The reimbursement modifications, which involve preventable adverse events as defined by the Centers for Medicare and Medicaid Services and the National Quality Forum, will be implemented in phases and be modified and expanded. Prior to this announcement, the policy had been implemented on a pilot basis in Virginia.
The Indianapolis-based health insurer will not pay for surgery performed on the wrong body part, for surgery on the wrong patient, or for the wrong surgery being performed on a patient. In addition, WellPoint will not make any additional payments if any of the following occur:
* Object left in the body during surgery.
* Air embolism or blockage.
* Blood incompatibility.
* Catheter-associated urinary tract infection.
* Pressure ulcers.
* Vascular catheter-associated infection.
* Infection inside the chest after coronary artery bypass graft surgery.
* Hospital-acquired injuries such as fractures, dislocations, intracranial injuries, crushing injuries and burns.

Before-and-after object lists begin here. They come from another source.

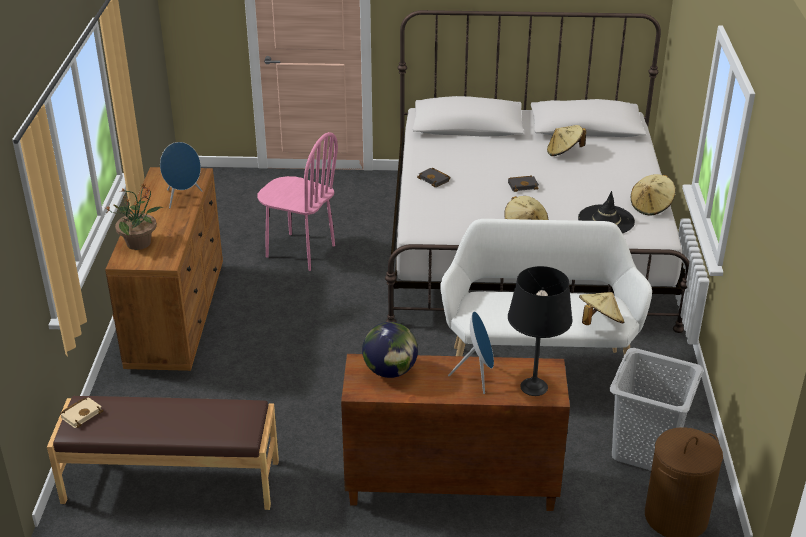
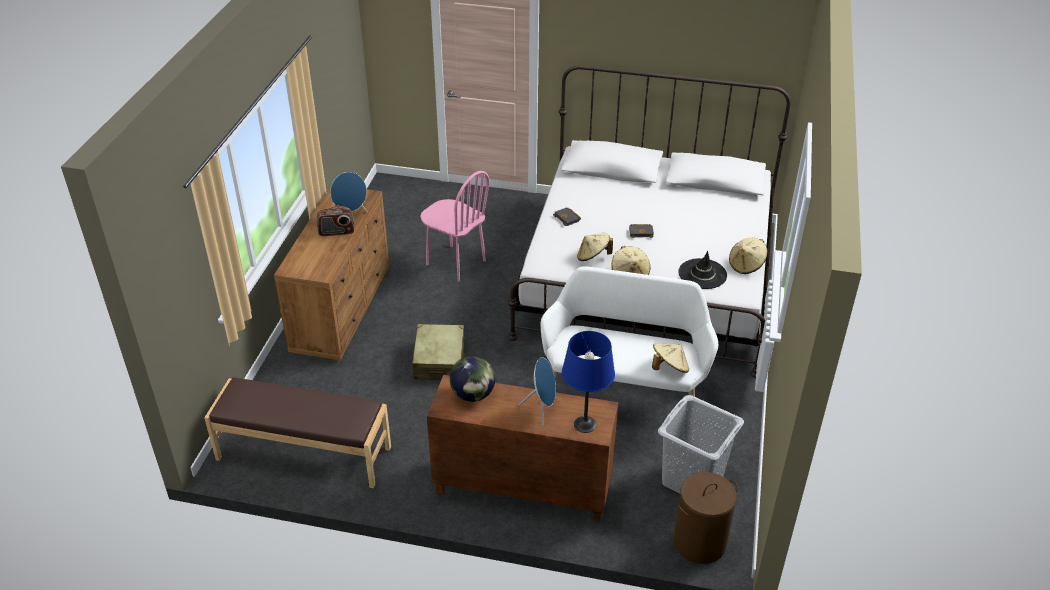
camera: 10 degrees right, 5 degrees up
(82, 414) = (235, 394): beige book -> none
(139, 243) = (306, 254): potted plant -> none
(170, 215) = (336, 232): none -> radio
(311, 357) = (439, 360): none -> beige suitcase
(534, 387) = (585, 424): black table lamp -> blue table lamp
(564, 152) = (687, 203): beige hat -> beige hat (593, 256)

“WellPoint firmly believes that putting processes in place that focus on preventing these events can have an immediate impact on health care safety and quality,” Dr. Sam Nussbaum, executive vice president for clinical health policy and WellPoint’s chief medical officer, said in a statement.
“We will continue to work collaboratively with physicians and hospitals to analyze why and how these events occur, and to proactively find ways to improve patient safety and clinical care,” he said.
The new strategy also will save patients and employers money since it does not permit in-network hospitals to bill them for such errors, according to WellPoint.
WellPoint joins a growing list of payers that are no longer reimbursing providers for health care costs stemming from preventable medical errors. Earlier this year, Aetna Inc. said it had begun to include provisions in some provider contracts that they won’t pay for nor allow patients to be billed for care related to the so-called “never events” identified by the National Quality Forum.
Last August, CMS announced it would no longer pay for some hospital mistakes beginning on October 1, 2008. In addition, the Washington-based Leapfrog Group, a consortium of large, national employers focused on patient safety, has announced its support of such payment denials.
In 2002, the National Quality Forum defined 27 events that should never occur within a health care facility.
There are six types of so-called “never events”: surgical errors; product or device events, such as using contaminated drugs; patient protection events, such as discharging an infant to the wrong person; care management events, such as medication errors; environmental events, such as electric shocks or burns; and criminal events, such as the sexual assault of a patient.